By MICHAEL PERKINS
THESE DAYS IT SEEMS TO TAKE LESS TIME TO SNAP A PHOTOGRAPH THAN IT DOES TO DECIDE WHETHER IT HAS ANY MERIT. Photography is still largely about momentary judgements, and so it stands to reason that some are more well-conceived than others. There’s a strong temptation to boast that “I meant to do that, of course” when the result is a good one, and to mount an elaborate alibi when the thing crashes and burns, but, even given that very human tendency, some pictures stubbornly linger between keeper and krap, inhabiting a nether region in which you can’t absolutely pronounce them either success or failure.
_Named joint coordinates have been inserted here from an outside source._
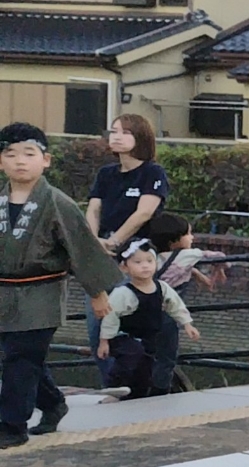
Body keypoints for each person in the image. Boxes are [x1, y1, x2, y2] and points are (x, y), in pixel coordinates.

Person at [0, 123, 119, 448]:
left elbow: (82, 248)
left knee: (21, 358)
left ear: (46, 160)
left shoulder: (58, 202)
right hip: (4, 293)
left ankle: (12, 425)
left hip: (41, 293)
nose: (20, 161)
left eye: (29, 154)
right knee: (21, 358)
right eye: (10, 154)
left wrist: (97, 293)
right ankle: (53, 403)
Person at [96, 239, 197, 399]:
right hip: (122, 335)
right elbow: (110, 316)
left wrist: (187, 324)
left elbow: (176, 305)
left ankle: (137, 394)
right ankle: (114, 383)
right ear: (124, 267)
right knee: (132, 354)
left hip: (148, 335)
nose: (145, 266)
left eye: (149, 261)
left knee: (146, 365)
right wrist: (104, 341)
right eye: (138, 262)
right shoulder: (122, 293)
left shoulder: (162, 287)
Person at [85, 112, 168, 255]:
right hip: (101, 243)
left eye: (126, 132)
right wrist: (94, 241)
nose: (117, 137)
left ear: (141, 137)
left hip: (138, 247)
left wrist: (114, 241)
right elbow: (94, 209)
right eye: (114, 132)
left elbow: (144, 213)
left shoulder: (153, 172)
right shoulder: (105, 173)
The image at left is one such. It was part of a day spent in New York’s Central Park, and for most of the shots taken on that session, I can safely determine which ones “worked”. This one, however, continues to defy a clear call either way. Depending on which day I view it, it’s either a slice-of-life capture that shows the density of urban life or a visual mess with about four layers too much glop going on. I wish there were an empirical standard for things like photographs, but…..wait, I really don’t wish that at all. I like the fact that none of us is truly certain what makes a picture resonate. If there were such a standard for excellence, photography could be reduced to a craft, like batik or knitting. But it can never be. The only “mission” for a photographer, however fuzzy, is to convey a feeling. Some viewers will feel like a circuit has been completed between themselves and the artist. But even if they don’t, the quest is worthwhile, and goes ever on.
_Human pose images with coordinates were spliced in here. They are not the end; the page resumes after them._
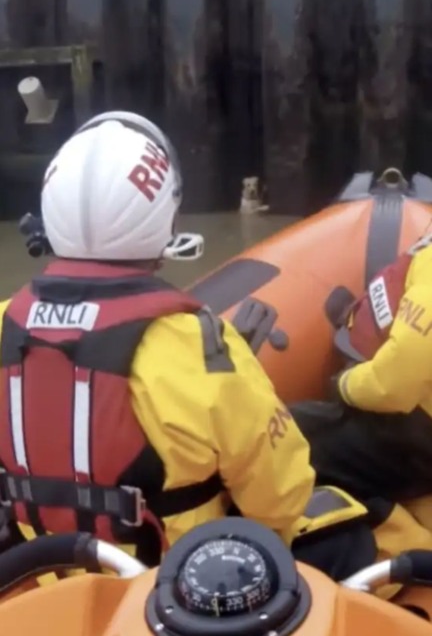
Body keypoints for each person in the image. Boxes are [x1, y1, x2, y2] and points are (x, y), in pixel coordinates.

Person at [0, 110, 372, 581]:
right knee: (350, 537)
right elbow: (280, 501)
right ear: (162, 218)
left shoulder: (5, 324)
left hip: (51, 578)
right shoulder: (199, 347)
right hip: (168, 592)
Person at [291, 231, 432, 558]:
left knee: (292, 437)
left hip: (416, 436)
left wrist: (344, 385)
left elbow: (392, 386)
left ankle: (401, 540)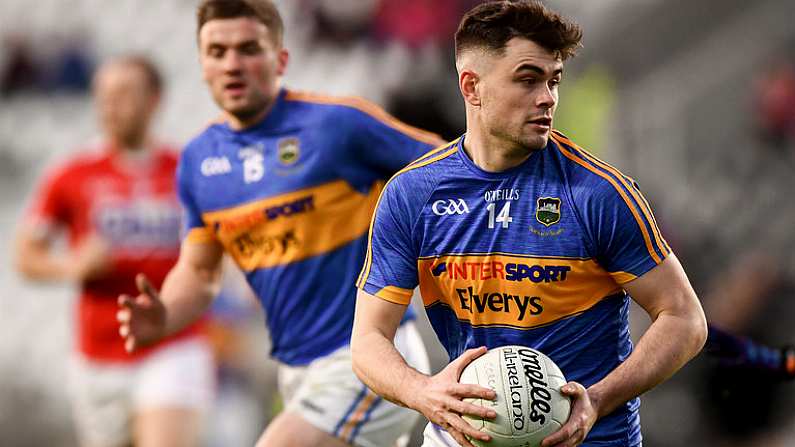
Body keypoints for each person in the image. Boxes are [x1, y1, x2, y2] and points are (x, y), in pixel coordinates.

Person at [350, 2, 708, 447]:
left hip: (589, 437)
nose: (548, 97)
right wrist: (424, 392)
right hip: (469, 431)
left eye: (553, 80)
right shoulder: (413, 195)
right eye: (528, 79)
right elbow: (367, 340)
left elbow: (685, 319)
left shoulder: (597, 194)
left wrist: (597, 399)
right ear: (471, 86)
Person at [116, 1, 442, 446]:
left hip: (370, 355)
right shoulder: (199, 162)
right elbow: (199, 271)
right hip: (297, 370)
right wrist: (167, 314)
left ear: (281, 59)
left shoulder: (337, 125)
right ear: (201, 64)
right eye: (217, 51)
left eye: (248, 48)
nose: (232, 64)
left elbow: (448, 167)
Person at [14, 56, 213, 447]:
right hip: (98, 354)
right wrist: (71, 266)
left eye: (123, 94)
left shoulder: (186, 173)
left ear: (154, 100)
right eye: (103, 95)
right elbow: (25, 255)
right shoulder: (72, 174)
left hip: (172, 343)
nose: (110, 106)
I have played with this photo endlessly, converting it to monochrome, trying to enhance detail in selective parts of it, faking a tilt-shift focus, and I finally present it here exactly as I shot it. I am gently closer to liking it than at first, but I feel like this one will be a problem child for years to come. Maybe I’m full of farm compost and it is simply a train wreck. Maybe it’s “sincere but just misunderstood”. I’m okay either way. I can accept it for a near miss, since it becomes a reference point for trying the same thing with better success somewhere down the road.
And, if it’s actually good, well, of course, I meant to do that.